_WHAT THE EXERCISE ASKS_.
Repeat the data below exactly. Include each line.

_Transcribed page contents_.
━━━━━━━━━━━━━━━━━━━━━━━━━━━━━━

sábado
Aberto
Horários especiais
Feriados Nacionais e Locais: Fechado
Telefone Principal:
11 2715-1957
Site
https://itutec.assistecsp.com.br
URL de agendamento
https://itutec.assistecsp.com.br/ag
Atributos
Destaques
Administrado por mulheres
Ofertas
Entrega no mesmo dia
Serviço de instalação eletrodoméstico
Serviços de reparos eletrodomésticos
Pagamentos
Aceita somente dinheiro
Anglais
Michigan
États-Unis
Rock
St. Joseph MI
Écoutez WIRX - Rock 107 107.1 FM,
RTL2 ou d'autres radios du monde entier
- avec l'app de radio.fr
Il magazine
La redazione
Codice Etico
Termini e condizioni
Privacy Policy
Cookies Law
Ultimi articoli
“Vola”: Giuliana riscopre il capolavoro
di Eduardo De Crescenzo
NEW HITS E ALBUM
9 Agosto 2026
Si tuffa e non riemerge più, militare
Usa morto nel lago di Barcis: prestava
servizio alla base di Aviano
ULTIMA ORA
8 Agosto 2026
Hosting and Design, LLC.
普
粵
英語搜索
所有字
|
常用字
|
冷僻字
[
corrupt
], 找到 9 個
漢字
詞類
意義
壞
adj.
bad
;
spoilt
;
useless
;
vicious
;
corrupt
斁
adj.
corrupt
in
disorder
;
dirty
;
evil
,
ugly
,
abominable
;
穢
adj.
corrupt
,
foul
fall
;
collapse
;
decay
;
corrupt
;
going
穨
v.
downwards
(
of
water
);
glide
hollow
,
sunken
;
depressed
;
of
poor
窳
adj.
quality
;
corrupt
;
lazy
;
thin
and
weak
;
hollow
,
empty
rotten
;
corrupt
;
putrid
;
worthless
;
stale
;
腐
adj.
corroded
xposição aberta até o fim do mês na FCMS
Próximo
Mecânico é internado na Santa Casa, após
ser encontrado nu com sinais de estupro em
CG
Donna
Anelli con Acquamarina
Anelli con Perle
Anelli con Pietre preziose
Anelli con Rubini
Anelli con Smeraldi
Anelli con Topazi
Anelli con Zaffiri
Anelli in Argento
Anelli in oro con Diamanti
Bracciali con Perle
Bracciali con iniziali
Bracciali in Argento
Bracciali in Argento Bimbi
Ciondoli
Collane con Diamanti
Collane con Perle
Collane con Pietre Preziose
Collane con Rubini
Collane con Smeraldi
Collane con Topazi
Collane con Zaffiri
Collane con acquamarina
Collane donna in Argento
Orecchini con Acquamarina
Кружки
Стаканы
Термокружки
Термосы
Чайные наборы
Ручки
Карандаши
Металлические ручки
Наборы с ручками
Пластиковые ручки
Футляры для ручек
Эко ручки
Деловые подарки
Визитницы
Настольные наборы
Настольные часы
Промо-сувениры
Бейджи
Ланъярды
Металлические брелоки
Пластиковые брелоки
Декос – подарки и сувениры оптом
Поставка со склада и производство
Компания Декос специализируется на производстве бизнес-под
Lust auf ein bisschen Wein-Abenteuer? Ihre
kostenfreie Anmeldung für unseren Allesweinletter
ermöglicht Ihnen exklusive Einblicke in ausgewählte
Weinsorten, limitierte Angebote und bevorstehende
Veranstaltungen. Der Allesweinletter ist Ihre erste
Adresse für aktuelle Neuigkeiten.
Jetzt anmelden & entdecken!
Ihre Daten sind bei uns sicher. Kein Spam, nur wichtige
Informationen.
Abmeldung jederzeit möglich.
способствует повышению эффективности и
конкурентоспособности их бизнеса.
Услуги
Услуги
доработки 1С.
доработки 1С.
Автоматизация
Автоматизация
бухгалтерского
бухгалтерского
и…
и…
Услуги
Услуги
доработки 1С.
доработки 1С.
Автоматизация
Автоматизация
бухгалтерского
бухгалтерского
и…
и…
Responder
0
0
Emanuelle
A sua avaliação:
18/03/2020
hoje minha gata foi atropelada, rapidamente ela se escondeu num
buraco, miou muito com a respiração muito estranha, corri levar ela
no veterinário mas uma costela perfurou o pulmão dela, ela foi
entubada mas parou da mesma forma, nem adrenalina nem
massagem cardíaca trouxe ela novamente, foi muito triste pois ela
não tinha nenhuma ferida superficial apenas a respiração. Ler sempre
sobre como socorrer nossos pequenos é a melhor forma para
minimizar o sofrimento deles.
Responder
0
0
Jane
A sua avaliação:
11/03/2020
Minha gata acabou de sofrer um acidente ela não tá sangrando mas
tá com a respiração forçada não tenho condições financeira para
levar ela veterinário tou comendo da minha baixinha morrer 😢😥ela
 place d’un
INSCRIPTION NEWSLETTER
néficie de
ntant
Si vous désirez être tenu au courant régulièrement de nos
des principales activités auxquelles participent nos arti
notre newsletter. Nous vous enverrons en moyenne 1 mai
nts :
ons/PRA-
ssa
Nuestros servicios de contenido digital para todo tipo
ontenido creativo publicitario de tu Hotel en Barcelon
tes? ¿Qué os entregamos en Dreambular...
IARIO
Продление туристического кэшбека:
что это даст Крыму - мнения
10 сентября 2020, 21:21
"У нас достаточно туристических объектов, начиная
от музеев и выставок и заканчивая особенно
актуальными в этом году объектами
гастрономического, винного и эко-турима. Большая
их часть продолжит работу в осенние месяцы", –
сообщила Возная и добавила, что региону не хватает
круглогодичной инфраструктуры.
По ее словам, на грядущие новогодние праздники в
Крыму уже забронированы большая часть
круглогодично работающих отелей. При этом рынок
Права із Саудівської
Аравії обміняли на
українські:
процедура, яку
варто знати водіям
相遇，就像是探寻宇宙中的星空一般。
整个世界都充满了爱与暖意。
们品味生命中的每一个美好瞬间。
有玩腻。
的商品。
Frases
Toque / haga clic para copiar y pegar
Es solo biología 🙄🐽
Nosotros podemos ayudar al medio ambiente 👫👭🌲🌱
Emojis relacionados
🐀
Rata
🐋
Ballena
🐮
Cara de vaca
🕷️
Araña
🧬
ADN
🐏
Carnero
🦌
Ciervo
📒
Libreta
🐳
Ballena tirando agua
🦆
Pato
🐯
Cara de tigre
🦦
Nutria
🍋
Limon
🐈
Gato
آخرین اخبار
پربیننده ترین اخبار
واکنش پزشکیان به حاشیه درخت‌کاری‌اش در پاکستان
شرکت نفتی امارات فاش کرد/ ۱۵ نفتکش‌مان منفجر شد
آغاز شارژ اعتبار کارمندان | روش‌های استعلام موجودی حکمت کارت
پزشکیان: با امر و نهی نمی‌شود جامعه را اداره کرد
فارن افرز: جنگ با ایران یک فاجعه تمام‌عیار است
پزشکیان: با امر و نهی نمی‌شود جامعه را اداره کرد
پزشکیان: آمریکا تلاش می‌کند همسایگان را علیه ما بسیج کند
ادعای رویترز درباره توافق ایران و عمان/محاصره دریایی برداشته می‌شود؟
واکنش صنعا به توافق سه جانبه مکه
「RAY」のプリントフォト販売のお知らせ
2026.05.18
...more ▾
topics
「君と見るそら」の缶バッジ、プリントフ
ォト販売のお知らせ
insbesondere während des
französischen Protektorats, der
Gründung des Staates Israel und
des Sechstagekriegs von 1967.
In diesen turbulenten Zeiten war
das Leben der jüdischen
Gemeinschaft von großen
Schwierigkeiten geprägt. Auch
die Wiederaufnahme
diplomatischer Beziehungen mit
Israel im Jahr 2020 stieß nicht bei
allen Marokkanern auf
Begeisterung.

━━━━━━━━━━━━━━━━━━━━━━━━━━━━━━

_ANSWER BELOW_.
sábado
Aberto
Horários especiais
Feriados Nacionais e Locais: Fechado
Telefone Principal:
11 2715-1957
Site
https://itutec.assistecsp.com.br
URL de agendamento
https://itutec.assistecsp.com.br/ag
Atributos
Destaques
Administrado por mulheres
Ofertas
Entrega no mesmo dia
Serviço de instalação eletrodoméstico
Serviços de reparos eletrodomésticos
Pagamentos
Aceita somente dinheiro
Anglais
Michigan
États-Unis
Rock
St. Joseph MI
Écoutez WIRX - Rock 107 107.1 FM,
RTL2 ou d'autres radios du monde entier
- avec l'app de radio.fr
Il magazine
La redazione
Codice Etico
Termini e condizioni
Privacy Policy
Cookies Law
Ultimi articoli
“Vola”: Giuliana riscopre il capolavoro
di Eduardo De Crescenzo
NEW HITS E ALBUM
9 Agosto 2026
Si tuffa e non riemerge più, militare
Usa morto nel lago di Barcis: prestava
servizio alla base di Aviano
ULTIMA ORA
8 Agosto 2026
Hosting and Design, LLC.
普
粵
英語搜索
所有字
|
常用字
|
冷僻字
[
corrupt
], 找到 9 個
漢字
詞類
意義
壞
adj.
bad
;
spoilt
;
useless
;
vicious
;
corrupt
斁
adj.
corrupt
in
disorder
;
dirty
;
evil
,
ugly
,
abominable
;
穢
adj.
corrupt
,
foul
fall
;
collapse
;
decay
;
corrupt
;
going
穨
v.
downwards
(
of
water
);
glide
hollow
,
sunken
;
depressed
;
of
poor
窳
adj.
quality
;
corrupt
;
lazy
;
thin
and
weak
;
hollow
,
empty
rotten
;
corrupt
;
putrid
;
worthless
;
stale
;
腐
adj.
corroded
xposição aberta até o fim do mês na FCMS
Próximo
Mecânico é internado na Santa Casa, após
ser encontrado nu com sinais de estupro em
CG
Donna
Anelli con Acquamarina
Anelli con Perle
Anelli con Pietre preziose
Anelli con Rubini
Anelli con Smeraldi
Anelli con Topazi
Anelli con Zaffiri
Anelli in Argento
Anelli in oro con Diamanti
Bracciali con Perle
Bracciali con iniziali
Bracciali in Argento
Bracciali in Argento Bimbi
Ciondoli
Collane con Diamanti
Collane con Perle
Collane con Pietre Preziose
Collane con Rubini
Collane con Smeraldi
Collane con Topazi
Collane con Zaffiri
Collane con acquamarina
Collane donna in Argento
Orecchini con Acquamarina
Кружки
Стаканы
Термокружки
Термосы
Чайные наборы
Ручки
Карандаши
Металлические ручки
Наборы с ручками
Пластиковые ручки
Футляры для ручек
Эко ручки
Деловые подарки
Визитницы
Настольные наборы
Настольные часы
Промо-сувениры
Бейджи
Ланъярды
Металлические брелоки
Пластиковые брелоки
Декос – подарки и сувениры оптом
Поставка со склада и производство
Компания Декос специализируется на производстве бизнес-под
Lust auf ein bisschen Wein-Abenteuer? Ihre
kostenfreie Anmeldung für unseren Allesweinletter
ermöglicht Ihnen exklusive Einblicke in ausgewählte
Weinsorten, limitierte Angebote und bevorstehende
Veranstaltungen. Der Allesweinletter ist Ihre erste
Adresse für aktuelle Neuigkeiten.
Jetzt anmelden & entdecken!
Ihre Daten sind bei uns sicher. Kein Spam, nur wichtige
Informationen.
Abmeldung jederzeit möglich.
способствует повышению эффективности и
конкурентоспособности их бизнеса.
Услуги
Услуги
доработки 1С.
доработки 1С.
Автоматизация
Автоматизация
бухгалтерского
бухгалтерского
и…
и…
Услуги
Услуги
доработки 1С.
доработки 1С.
Автоматизация
Автоматизация
бухгалтерского
бухгалтерского
и…
и…
Responder
0
0
Emanuelle
A sua avaliação:
18/03/2020
hoje minha gata foi atropelada, rapidamente ela se escondeu num
buraco, miou muito com a respiração muito estranha, corri levar ela
no veterinário mas uma costela perfurou o pulmão dela, ela foi
entubada mas parou da mesma forma, nem adrenalina nem
massagem cardíaca trouxe ela novamente, foi muito triste pois ela
não tinha nenhuma ferida superficial apenas a respiração. Ler sempre
sobre como socorrer nossos pequenos é a melhor forma para
minimizar o sofrimento deles.
Responder
0
0
Jane
A sua avaliação:
11/03/2020
Minha gata acabou de sofrer um acidente ela não tá sangrando mas
tá com a respiração forçada não tenho condições financeira para
levar ela veterinário tou comendo da minha baixinha morrer 😢😥ela
 place d’un
INSCRIPTION NEWSLETTER
néficie de
ntant
Si vous désirez être tenu au courant régulièrement de nos
des principales activités auxquelles participent nos arti
notre newsletter. Nous vous enverrons en moyenne 1 mai
nts :
ons/PRA-
ssa
Nuestros servicios de contenido digital para todo tipo
ontenido creativo publicitario de tu Hotel en Barcelon
tes? ¿Qué os entregamos en Dreambular...
IARIO
Продление туристического кэшбека:
что это даст Крыму - мнения
10 сентября 2020, 21:21
"У нас достаточно туристических объектов, начиная
от музеев и выставок и заканчивая особенно
актуальными в этом году объектами
гастрономического, винного и эко-турима. Большая
их часть продолжит работу в осенние месяцы", –
сообщила Возная и добавила, что региону не хватает
круглогодичной инфраструктуры.
По ее словам, на грядущие новогодние праздники в
Крыму уже забронированы большая часть
круглогодично работающих отелей. При этом рынок
Права із Саудівської
Аравії обміняли на
українські:
процедура, яку
варто знати водіям
相遇，就像是探寻宇宙中的星空一般。
整个世界都充满了爱与暖意。
们品味生命中的每一个美好瞬间。
有玩腻。
的商品。
Frases
Toque / haga clic para copiar y pegar
Es solo biología 🙄🐽
Nosotros podemos ayudar al medio ambiente 👫👭🌲🌱
Emojis relacionados
🐀
Rata
🐋
Ballena
🐮
Cara de vaca
🕷️
Araña
🧬
ADN
🐏
Carnero
🦌
Ciervo
📒
Libreta
🐳
Ballena tirando agua
🦆
Pato
🐯
Cara de tigre
🦦
Nutria
🍋
Limon
🐈
Gato
آخرین اخبار
پربیننده ترین اخبار
واکنش پزشکیان به حاشیه درخت‌کاری‌اش در پاکستان
شرکت نفتی امارات فاش کرد/ ۱۵ نفتکش‌مان منفجر شد
آغاز شارژ اعتبار کارمندان | روش‌های استعلام موجودی حکمت کارت
پزشکیان: با امر و نهی نمی‌شود جامعه را اداره کرد
فارن افرز: جنگ با ایران یک فاجعه تمام‌عیار است
پزشکیان: با امر و نهی نمی‌شود جامعه را اداره کرد
پزشکیان: آمریکا تلاش می‌کند همسایگان را علیه ما بسیج کند
ادعای رویترز درباره توافق ایران و عمان/محاصره دریایی برداشته می‌شود؟
واکنش صنعا به توافق سه جانبه مکه
「RAY」のプリントフォト販売のお知らせ
2026.05.18
...more ▾
topics
「君と見るそら」の缶バッジ、プリントフ
ォト販売のお知らせ
insbesondere während des
französischen Protektorats, der
Gründung des Staates Israel und
des Sechstagekriegs von 1967.
In diesen turbulenten Zeiten war
das Leben der jüdischen
Gemeinschaft von großen
Schwierigkeiten geprägt. Auch
die Wiederaufnahme
diplomatischer Beziehungen mit
Israel im Jahr 2020 stieß nicht bei
allen Marokkanern auf
Begeisterung.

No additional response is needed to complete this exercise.